Why It’s Not So Great: The catch with 506(c) is that you can only market or sell to Accredited Investors—no non-Accredited Investors are allowed. Those investors must also be actively verified as being Accredited Investors (much more scrutiny than is required for other safe harbors), usually through the use of a third-party platform that provides detailed investor financial information.

What About Equity Crowdfunding? 

Equity crowdfunding might be another option for you, but it also usually entails considerable hassles, which are far outside the scope of this piece to discuss as thoroughly as it deserves (stay tuned for more on this).  In addition, Equity Crowdfunding usually means using a pre-existing crowdfunding platform, which usually comes at a considerable expense. 

These Rules Apply to More Than Just Shares

Remember that all of these exemptions cover not just shares but anything the law deems to be a "security"—including any of the SAFEs or convertible notes commonly used in friends & family and angel investment rounds.  As long as those can convert into shares, they'll be securities under the law and these rules will apply. 

Here’s a visual breakdown summarizing the details for each safe harbor: 

Should my startup raise money from non-Accredited Investors?

So yes, your startup can seek investments from non-Accredited Investors. 

But SHOULD you?  

As you can see, 504 and 506(b) do offer the option to sell to non-Accredited Investors, but with considerable costs and limitations.  

Here are some other considerations to keep in mind. 

  1. Impact on future fundraising rounds 

Understandably, most private investors want to protect against a loss of control from share dilution in subsequent offerings.

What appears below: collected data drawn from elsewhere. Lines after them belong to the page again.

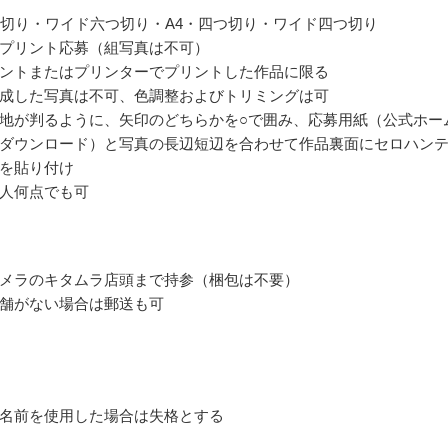
つ切り・ワイド六つ切り・A4・四つ切り・ワイド四つ切り
プリント応募（組写真は不可）
ントまたはプリンターでプリントした作品に限る
成した写真は不可、色調整およびトリミングは可
地が判るように、矢印のどちらかを○で囲み、応募用紙（公式ホー
ダウンロード）と写真の長辺短辺を合わせて作品裏面にセロハン
を貼り付け
人何点でも可
メラのキタムラ店頭まで持参（梱包は不要）
舗がない場合は郵送も可
名前を使用した場合は失格とする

Any properly drafted deal terms will reserve participation rights to current investors in future fundraising rounds. 

But perhaps in future rounds, you want to utilize a different safe harbor provision (one that does not include Accredited Investors). Or your non-Accredited Investors transfer their shares to other non-Accredited Investors so, in the case of 506(b), the number of non-Accredited Investors exceeds 35 and you are no longer eligible for this safe harbor. 

As you can see, it’s important to be thoughtful BOTH about how you draft your participation rights in any financing agreements, AND in thinking about how including non-Accredited Investors can impact future fundraising efforts.  It’s a problem that can easily follow your company around for years with no easy solution. 

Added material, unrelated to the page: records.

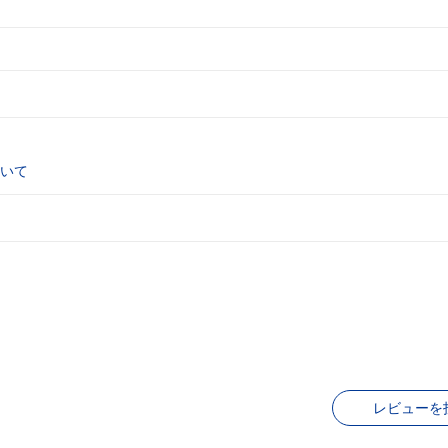
いて
レビューを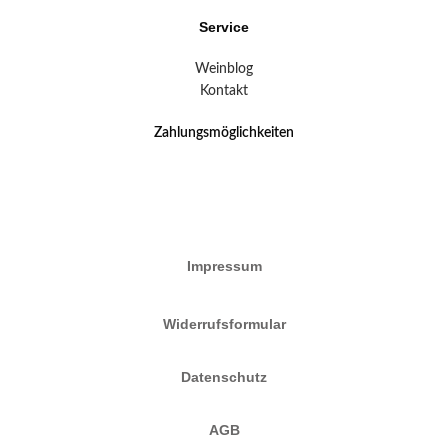
Service
Weinblog
Kontakt
Zahlungsmöglichkeiten
Impressum
Widerrufsformular
Datenschutz
AGB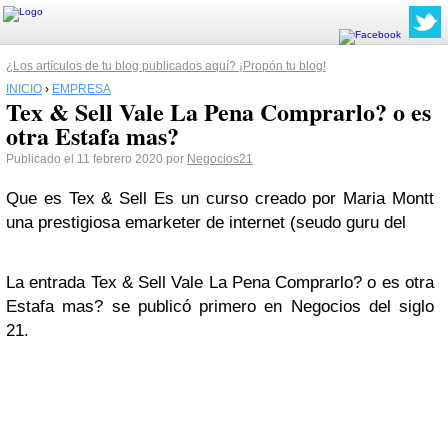
¿Los artículos de tu blog publicados aquí? ¡Propón tu blog!
INICIO
›
EMPRESA
Tex & Sell Vale La Pena Comprarlo? o es
otra Estafa mas?
Publicado el 11 febrero 2020 por
Negocios21
Que es Tex & Sell Es un curso creado por Maria Montt
una prestigiosa emarketer de internet (seudo guru del
La entrada Tex & Sell Vale La Pena Comprarlo? o es otra
Estafa mas? se publicó primero en Negocios del siglo
21.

2. Attractiveness to future investors

Just as importantly, your decision today to accept non-Accredited Investors can hugely impact your attractiveness to investors in a future major fundraising round.  Non-Accredited Investors introduce a lot more compliance risk into future fundraising rounds, which may very well impact what terms the investment gets or whether the investment is made at all.   

Conclusion

CAN you include non-Accredited Investors in early fundraising efforts? Yes. But a good rule of thumb is to avoid them if you want the quickest, most efficient, and least expensive fundraising experience that introduces the least amount of future compliance risk and legal complications. 

If you DO decide that accepting non-Accredited Investors is right for you, do it carefully, making sure you comply with the requirements of the registration exemption your company wants to use, and that your deal documentation is written properly to avoid potential issues going forward.